Venían de todos los continentes, de todos los océanos, atraídos por las necesidades enormes de un ejército moderno. Descargaban cosechas de provincias enteras, rebaños interminables de bueyes y caballos, toneladas y toneladas de acero preparado para esparcir la muerte, muchedumbres humanas á las que sólo faltaba una cola de mujeres y de niños para ser iguales á los grandes éxodos belicosos de la Historia. Luego llenaban sus vientres otra vez con los residuos de la guerra, armas necesitadas de reparación, hombres destrozados, y emprendían su viaje de vuelta.
Estos cargamentos, traídos obscura y modestamente á través del mal tiempo y la amenaza submarina, preparaban la victoria. Muchos de estos vapores eran antiguos buques de lujo, exonerados por la necesidad militar, sucios y grasosos, que servían ahora de barcos de carga. Alineados junto á los muelles, dormitaban, esperando entrar en funciones, los navíos-hospitales, trasatlánticos más dichosos, que retenían aún cierta parte de su antiguo bienestar, blancos, limpios, con una cruz roja pintada en los flancos y otra en las chimeneas.
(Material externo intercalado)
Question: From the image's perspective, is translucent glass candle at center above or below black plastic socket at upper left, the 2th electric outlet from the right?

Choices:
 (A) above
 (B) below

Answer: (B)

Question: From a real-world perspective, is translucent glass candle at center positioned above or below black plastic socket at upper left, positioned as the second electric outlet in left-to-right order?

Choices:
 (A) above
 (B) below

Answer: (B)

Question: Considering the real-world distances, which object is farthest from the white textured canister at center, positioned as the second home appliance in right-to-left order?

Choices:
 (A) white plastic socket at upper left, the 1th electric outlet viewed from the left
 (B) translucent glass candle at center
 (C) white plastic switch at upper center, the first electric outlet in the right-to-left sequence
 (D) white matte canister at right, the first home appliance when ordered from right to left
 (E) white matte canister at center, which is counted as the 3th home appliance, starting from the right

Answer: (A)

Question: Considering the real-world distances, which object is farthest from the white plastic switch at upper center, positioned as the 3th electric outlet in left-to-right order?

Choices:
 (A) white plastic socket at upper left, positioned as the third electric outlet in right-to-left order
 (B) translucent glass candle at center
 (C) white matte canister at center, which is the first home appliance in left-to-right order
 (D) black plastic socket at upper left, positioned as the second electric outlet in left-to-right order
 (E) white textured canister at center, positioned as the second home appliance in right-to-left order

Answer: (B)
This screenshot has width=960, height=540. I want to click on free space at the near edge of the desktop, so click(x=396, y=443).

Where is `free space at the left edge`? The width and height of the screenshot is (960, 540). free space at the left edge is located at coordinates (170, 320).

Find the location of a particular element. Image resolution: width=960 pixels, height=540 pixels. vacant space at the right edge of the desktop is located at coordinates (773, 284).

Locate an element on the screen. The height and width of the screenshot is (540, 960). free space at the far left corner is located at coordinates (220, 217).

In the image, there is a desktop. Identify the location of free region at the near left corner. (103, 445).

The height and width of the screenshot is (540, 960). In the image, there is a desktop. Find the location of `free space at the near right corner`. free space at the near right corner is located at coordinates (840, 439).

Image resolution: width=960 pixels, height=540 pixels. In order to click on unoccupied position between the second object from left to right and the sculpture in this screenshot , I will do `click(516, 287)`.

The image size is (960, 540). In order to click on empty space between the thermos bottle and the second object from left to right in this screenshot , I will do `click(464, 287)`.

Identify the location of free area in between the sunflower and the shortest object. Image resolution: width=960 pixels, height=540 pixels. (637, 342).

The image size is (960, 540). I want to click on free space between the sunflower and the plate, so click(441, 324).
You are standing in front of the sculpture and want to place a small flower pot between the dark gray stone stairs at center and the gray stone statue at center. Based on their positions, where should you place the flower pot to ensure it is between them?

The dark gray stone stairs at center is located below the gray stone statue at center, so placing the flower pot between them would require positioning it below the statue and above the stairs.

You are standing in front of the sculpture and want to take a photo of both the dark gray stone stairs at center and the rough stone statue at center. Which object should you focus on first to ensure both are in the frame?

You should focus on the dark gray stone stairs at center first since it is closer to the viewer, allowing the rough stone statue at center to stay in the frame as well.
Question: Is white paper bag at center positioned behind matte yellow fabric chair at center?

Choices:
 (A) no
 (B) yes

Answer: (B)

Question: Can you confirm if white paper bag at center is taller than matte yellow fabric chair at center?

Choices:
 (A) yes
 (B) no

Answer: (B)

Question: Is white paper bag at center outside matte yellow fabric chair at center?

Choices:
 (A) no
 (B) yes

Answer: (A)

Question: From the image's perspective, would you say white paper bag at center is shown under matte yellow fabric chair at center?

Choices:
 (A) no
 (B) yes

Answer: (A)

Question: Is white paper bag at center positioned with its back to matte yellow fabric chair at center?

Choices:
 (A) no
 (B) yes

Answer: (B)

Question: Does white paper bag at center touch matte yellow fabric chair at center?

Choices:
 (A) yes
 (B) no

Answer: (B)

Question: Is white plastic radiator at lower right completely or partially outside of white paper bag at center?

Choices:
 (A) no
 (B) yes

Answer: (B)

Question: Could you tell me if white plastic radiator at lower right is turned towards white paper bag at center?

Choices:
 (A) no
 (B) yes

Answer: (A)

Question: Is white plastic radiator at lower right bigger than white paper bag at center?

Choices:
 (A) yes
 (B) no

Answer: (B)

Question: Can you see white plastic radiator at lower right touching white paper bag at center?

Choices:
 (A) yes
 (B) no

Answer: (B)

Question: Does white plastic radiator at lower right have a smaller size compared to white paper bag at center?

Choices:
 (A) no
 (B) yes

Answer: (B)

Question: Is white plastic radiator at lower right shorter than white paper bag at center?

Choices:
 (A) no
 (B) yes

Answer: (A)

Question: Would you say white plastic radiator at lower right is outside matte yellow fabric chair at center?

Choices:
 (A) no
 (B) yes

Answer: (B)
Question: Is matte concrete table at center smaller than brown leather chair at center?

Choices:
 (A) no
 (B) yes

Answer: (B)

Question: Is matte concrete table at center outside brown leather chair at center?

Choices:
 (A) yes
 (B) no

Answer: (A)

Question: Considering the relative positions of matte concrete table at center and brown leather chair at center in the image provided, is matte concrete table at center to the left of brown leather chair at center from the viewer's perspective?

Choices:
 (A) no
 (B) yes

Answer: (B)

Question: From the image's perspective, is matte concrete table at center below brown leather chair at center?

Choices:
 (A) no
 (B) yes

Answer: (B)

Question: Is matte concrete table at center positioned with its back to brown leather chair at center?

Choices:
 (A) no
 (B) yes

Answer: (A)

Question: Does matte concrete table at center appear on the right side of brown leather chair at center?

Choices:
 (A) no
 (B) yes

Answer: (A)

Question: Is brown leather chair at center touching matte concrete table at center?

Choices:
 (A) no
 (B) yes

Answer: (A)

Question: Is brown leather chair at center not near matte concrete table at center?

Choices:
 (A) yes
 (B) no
Algunos de los transportes habían llegado á Salónica milagrosamente. Sus tripulantes relataban, con la serenidad fatalista de los hombres de mar, cómo el torpedo había pasado á corta distancia del casco. Un vapor herido permanecía aparte, con sólo la quilla sumergida, mostrando al aire todo su vientre rojo. Más abajo de la línea de flotación tenía abierta una brecha de anguloso contorno. Al mirar desde la cubierta la profundidad de sus bodegas, invadidas por el agua, se veía el portalón abierto en su flanco como la entrada de una caverna luminosa.